What’s more dangerous is when veterinary professionals are treating large animals. Bigger dogs are one example, but many vets (such as myself), also travel to farms and care for horses, cattle, etc. In addition to being sure that you never stand within kicking range of a large horse, it’s also important that vets are cautious of farm equipment.
That leads me to my second point. I visit farms fairly frequently, but I also visit homes to do euthanizations and other treatments. When traveling to unpredictable houses alone, it’s always important to remember your personal safety.
For example, make sure at least one person knows the addresses you’ll be visiting, along with the time you’ll be home. There is a very slim chance of anything going wrong, but you can never be too cautious.

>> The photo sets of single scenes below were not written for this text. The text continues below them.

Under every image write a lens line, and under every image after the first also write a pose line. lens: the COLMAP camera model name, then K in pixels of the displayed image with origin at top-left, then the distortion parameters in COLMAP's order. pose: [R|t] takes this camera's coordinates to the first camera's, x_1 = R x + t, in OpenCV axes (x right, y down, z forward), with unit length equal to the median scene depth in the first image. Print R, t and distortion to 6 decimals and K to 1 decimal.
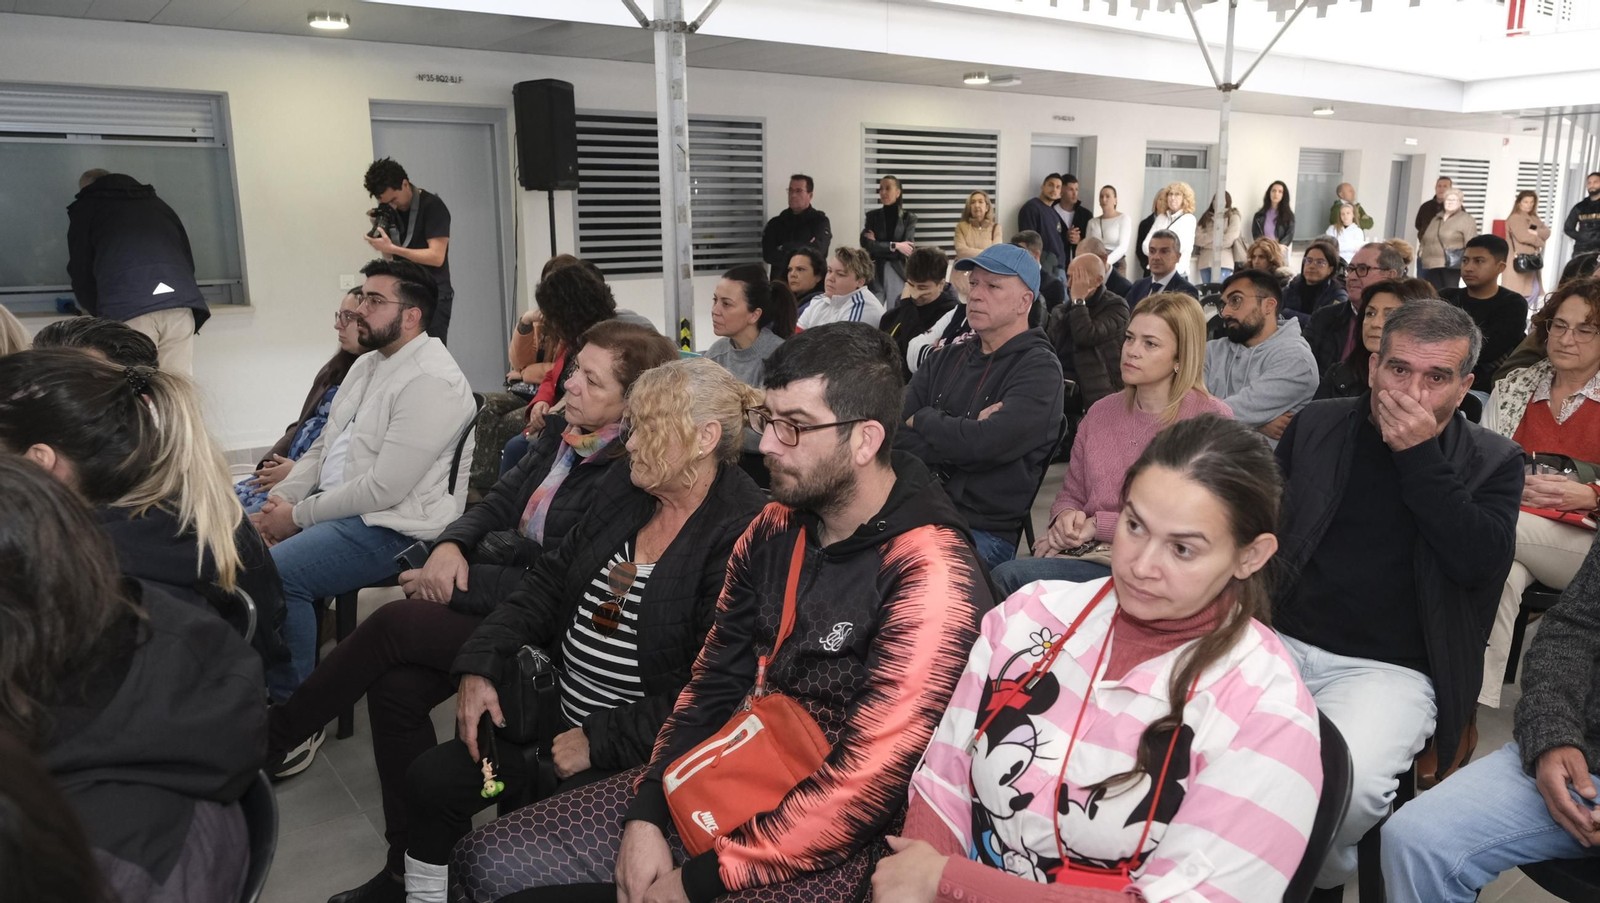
lens RADIAL K [[1147.8, 0, 800.0], [0, 1147.8, 451.5], [0, 0, 1]] dist [-0.008907, -0.002895]
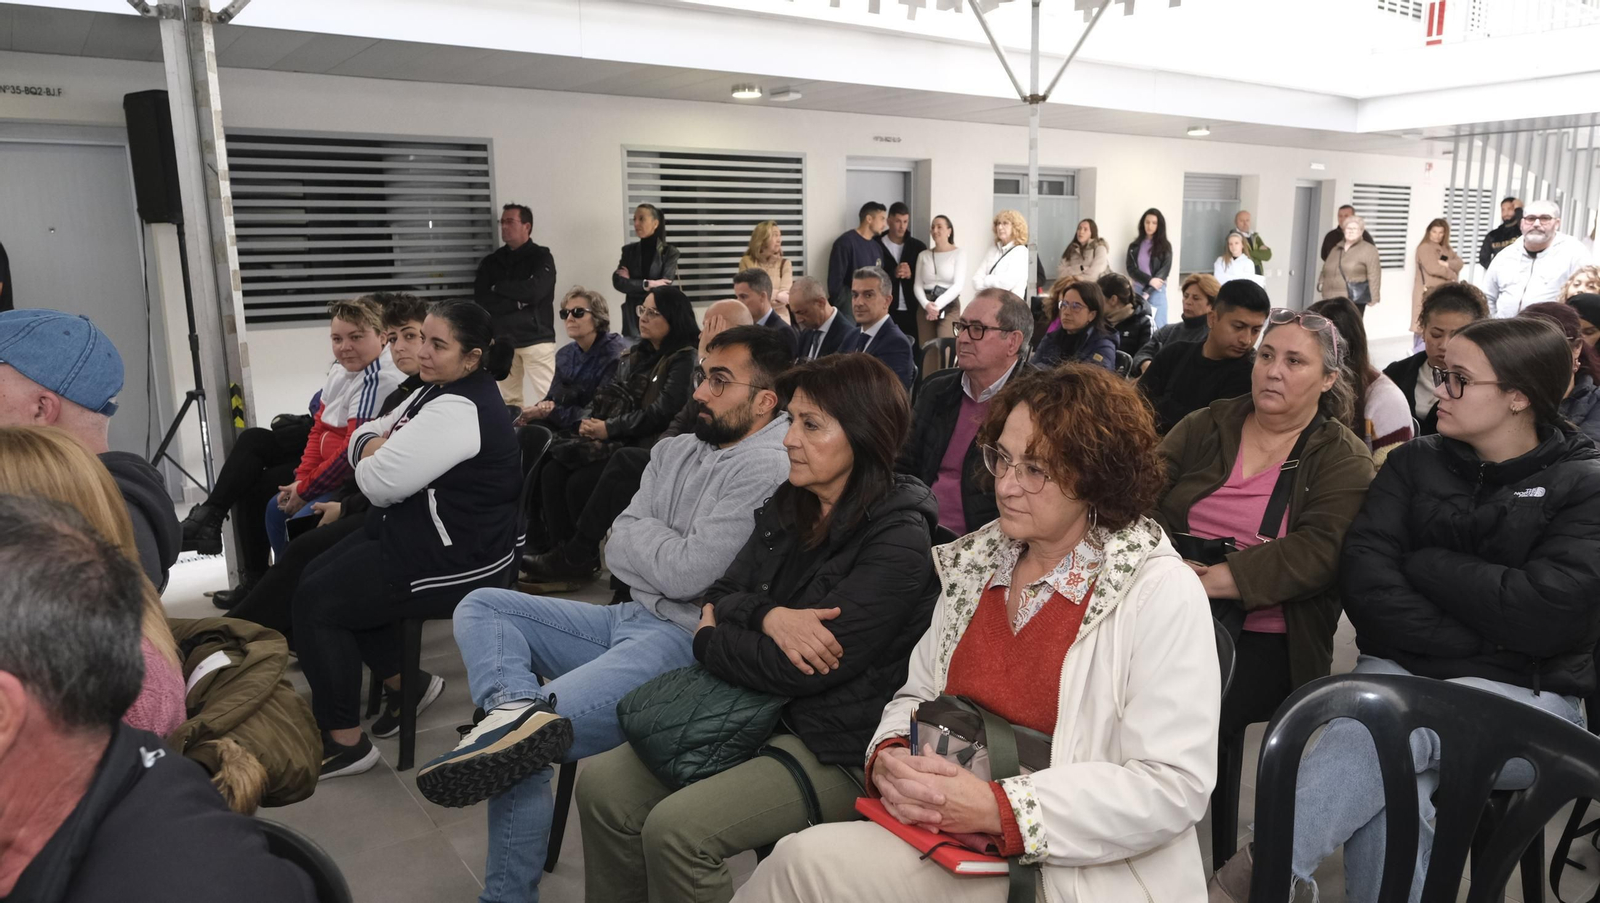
lens RADIAL K [[1111.1, 0, 800.0], [0, 1111.1, 451.5], [0, 0, 1]] dist [-0.022685, 0.015824]
pose [[0.999913, -0.003226, -0.012756, 0.208052], [0.002956, 0.999772, -0.021148, -0.036633], [0.012822, 0.021109, 0.999695, 0.172517]]
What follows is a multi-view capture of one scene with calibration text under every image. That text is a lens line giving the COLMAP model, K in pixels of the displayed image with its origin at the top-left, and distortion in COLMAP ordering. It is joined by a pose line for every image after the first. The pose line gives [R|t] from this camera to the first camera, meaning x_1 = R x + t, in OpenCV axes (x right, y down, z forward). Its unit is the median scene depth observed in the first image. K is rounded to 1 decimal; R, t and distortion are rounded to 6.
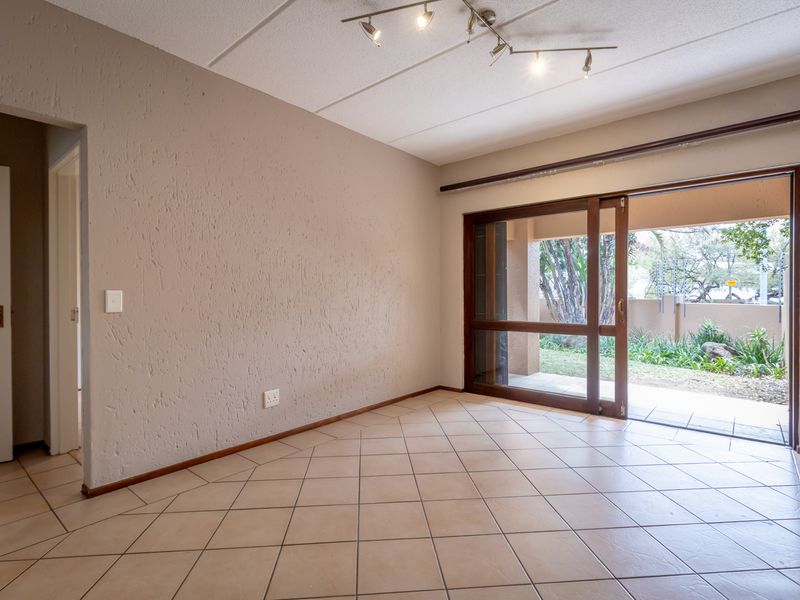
lens RADIAL K [[413.1, 0, 394.4], [0, 413.1, 298.7], [0, 0, 1]] dist [-0.000044, 0.000306]
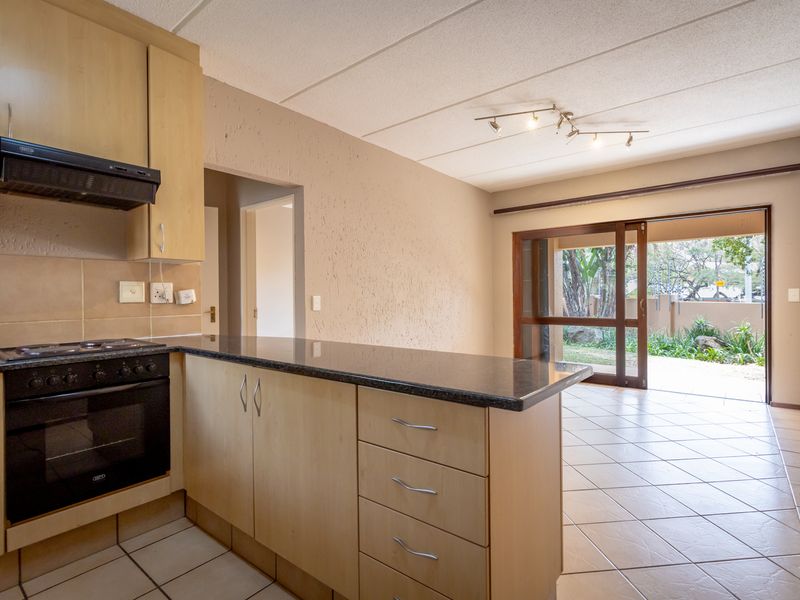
lens RADIAL K [[413.1, 0, 396.5], [0, 413.1, 297.5], [0, 0, 1]] dist [-0.000044, 0.000306]
pose [[0.999717, -0.005518, 0.023143, -0.272844], [0.005583, 0.999981, -0.002734, -0.005448], [-0.023128, 0.002862, 0.999728, -0.311834]]
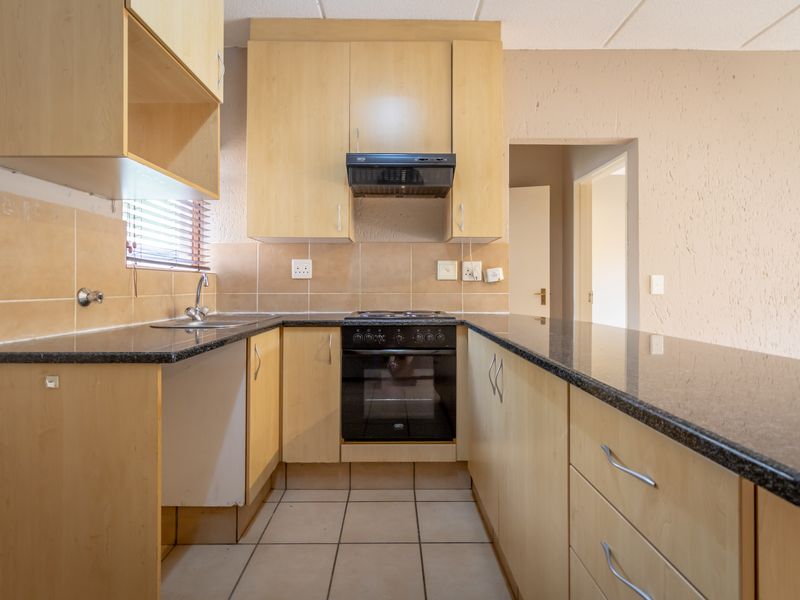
lens RADIAL K [[413.1, 0, 395.8], [0, 413.1, 283.7], [0, 0, 1]] dist [-0.000044, 0.000306]
pose [[0.655082, -0.001667, -0.755556, -0.183978], [-0.008858, 0.999912, -0.009886, 0.013619], [0.755506, 0.013169, 0.655009, -0.193322]]
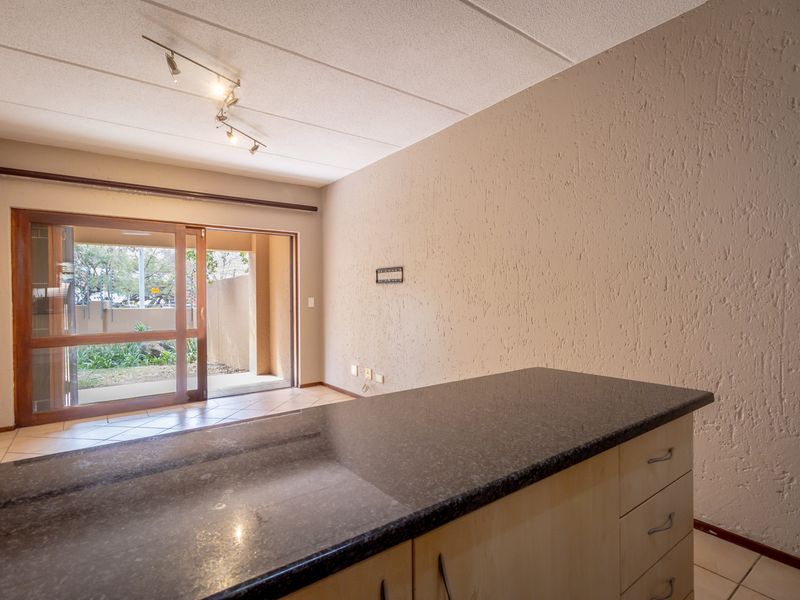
lens RADIAL K [[413.1, 0, 402.7], [0, 413.1, 298.3], [0, 0, 1]] dist [-0.000044, 0.000306]
pose [[0.214073, -0.006046, 0.976799, -0.575225], [0.014921, 0.999884, 0.002919, -0.023423], [-0.976704, 0.013950, 0.214139, 0.114703]]
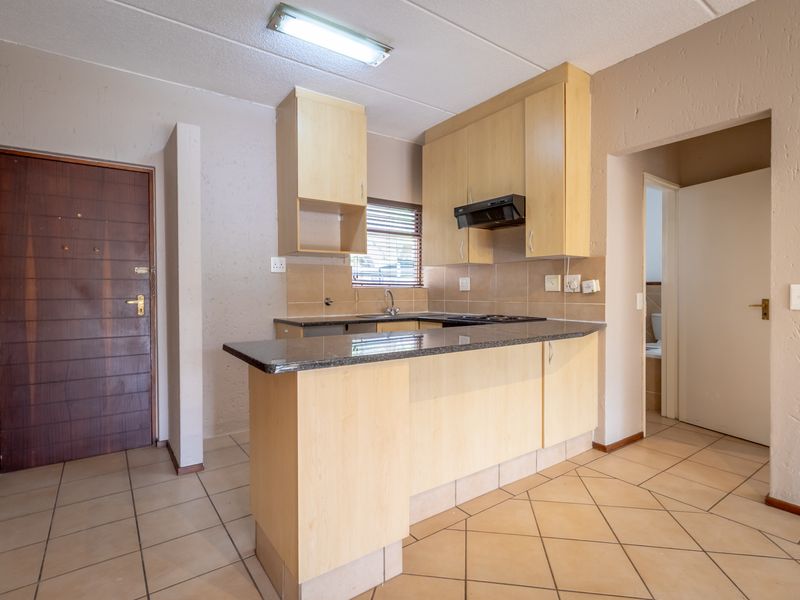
lens RADIAL K [[413.1, 0, 399.0], [0, 413.1, 296.8], [0, 0, 1]] dist [-0.000044, 0.000306]
pose [[-0.240372, 0.017855, -0.970517, 0.229912], [-0.002992, 0.999812, 0.019135, -0.005572], [0.970676, 0.007503, -0.240273, 0.252269]]
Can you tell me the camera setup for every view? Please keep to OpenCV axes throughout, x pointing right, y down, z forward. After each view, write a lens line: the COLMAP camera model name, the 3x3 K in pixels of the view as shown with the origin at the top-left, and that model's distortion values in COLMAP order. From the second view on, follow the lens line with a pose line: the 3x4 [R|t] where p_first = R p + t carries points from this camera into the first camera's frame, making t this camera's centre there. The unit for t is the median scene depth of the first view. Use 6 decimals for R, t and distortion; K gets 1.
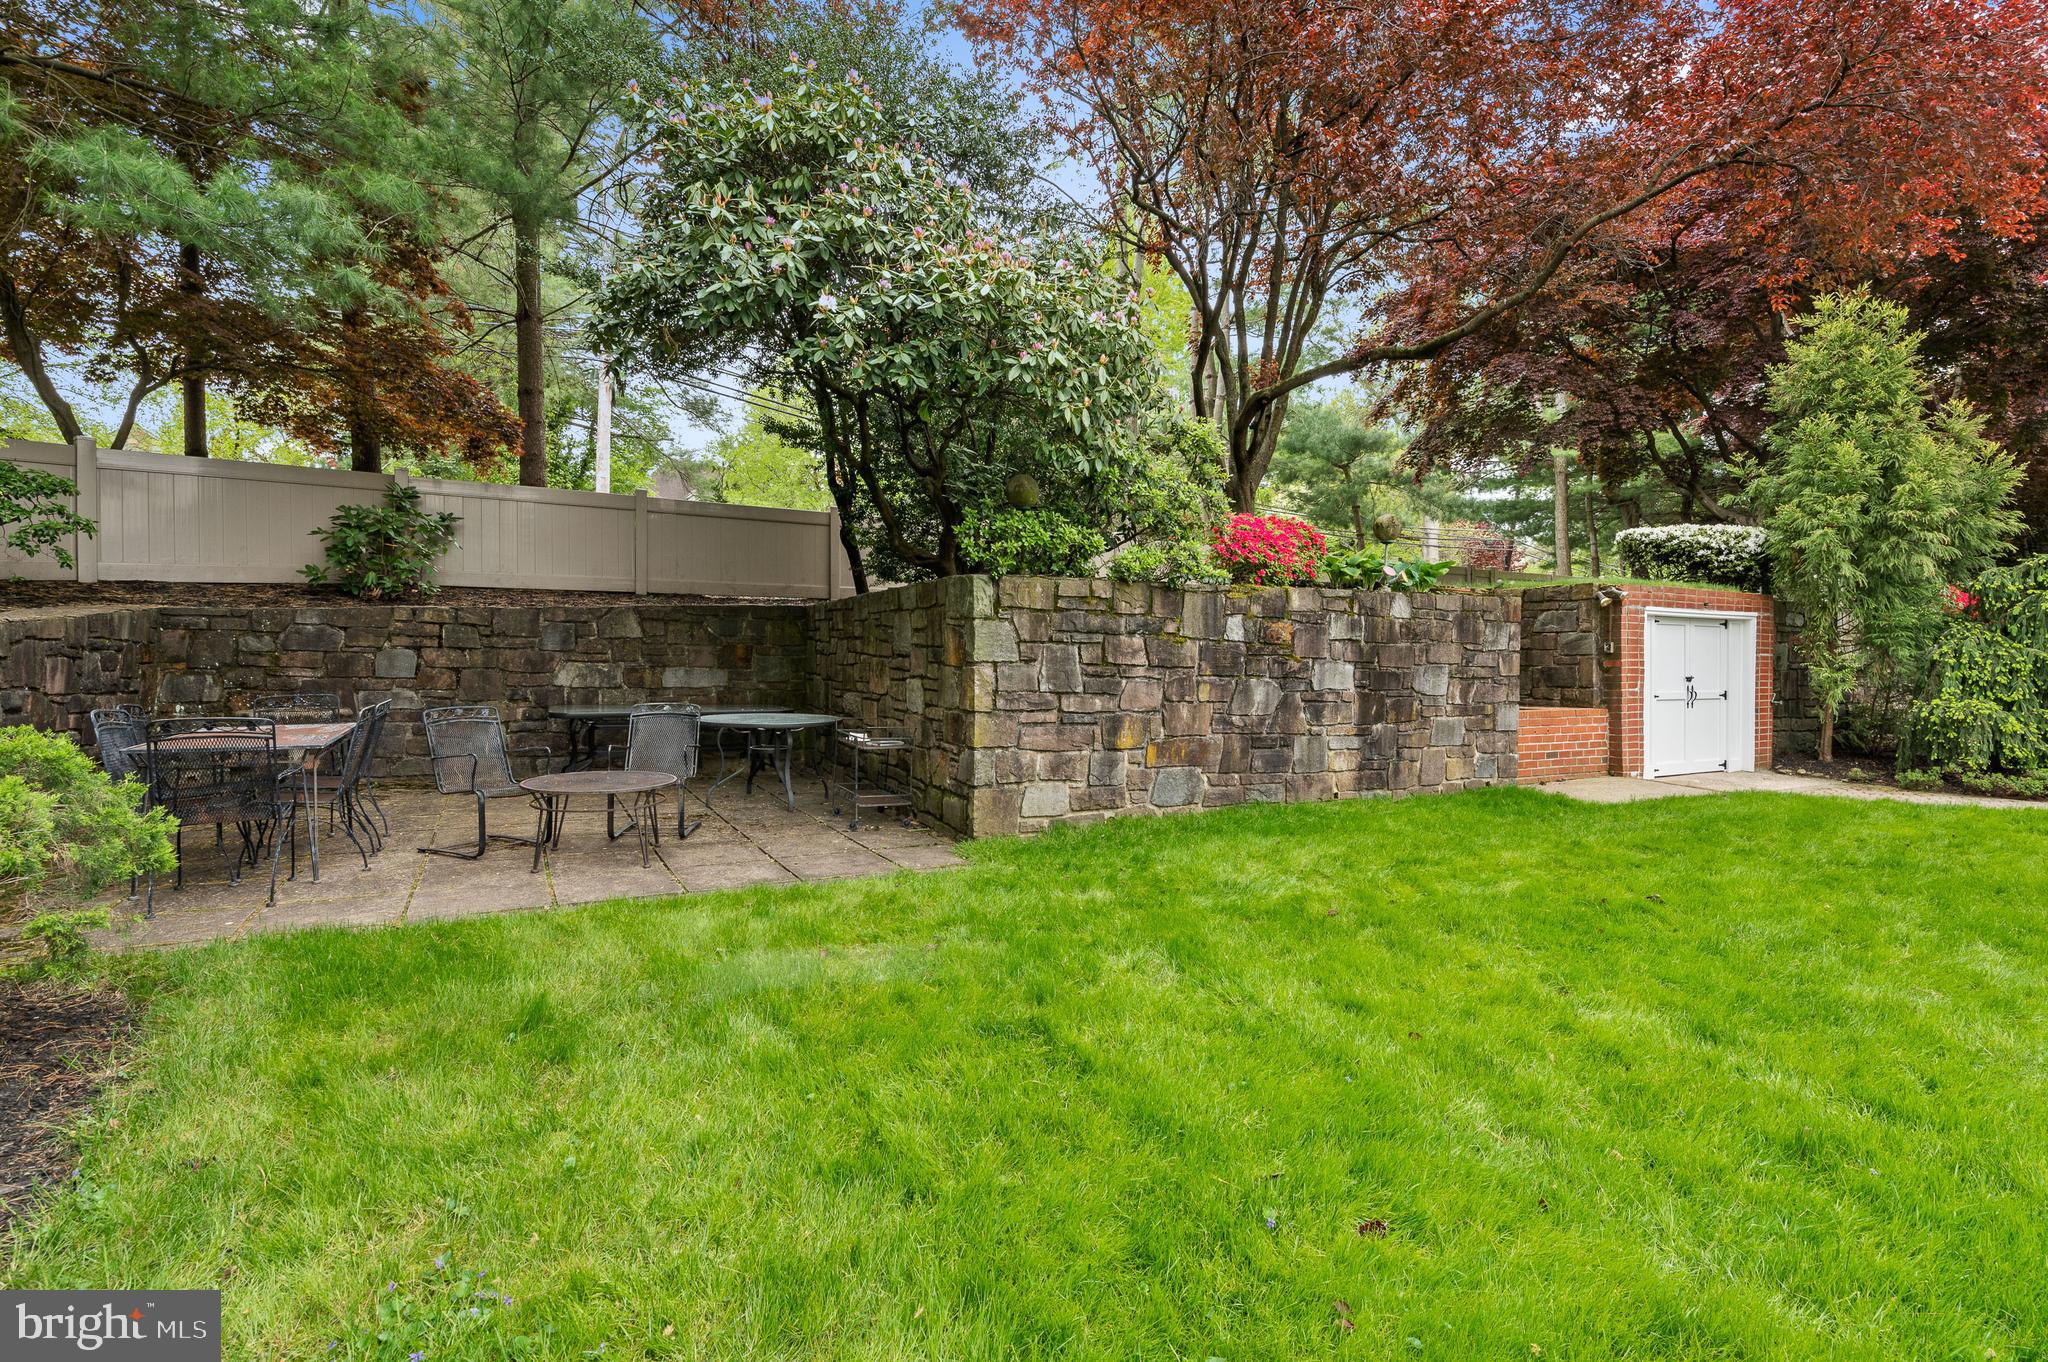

During travel, motor vehicle safety is another part of the equation. Safe driving is a given, but you should also be sure that you do routine vehicle maintenance so you don’t break down on the side of the road. Something as simple as a flat tire could inconvenience both you and your clients.
Whether in the office or on the road, veterinary professionals may come in contact with hazardous drugs, needles, and harmful chemicals.
Wearing the proper safety equipment, such as gloves, masks, eyewear, etc., is the best way to stay protected.
This topic goes beyond veterinarians and vet techs. Animal groomers, zoo and aquarium workers, animal shelter volunteers and animal trainers should all be conscious of the workplace hazards they could be exposed to, and ask about precautions they should be taking for the safety of themselves and other animals.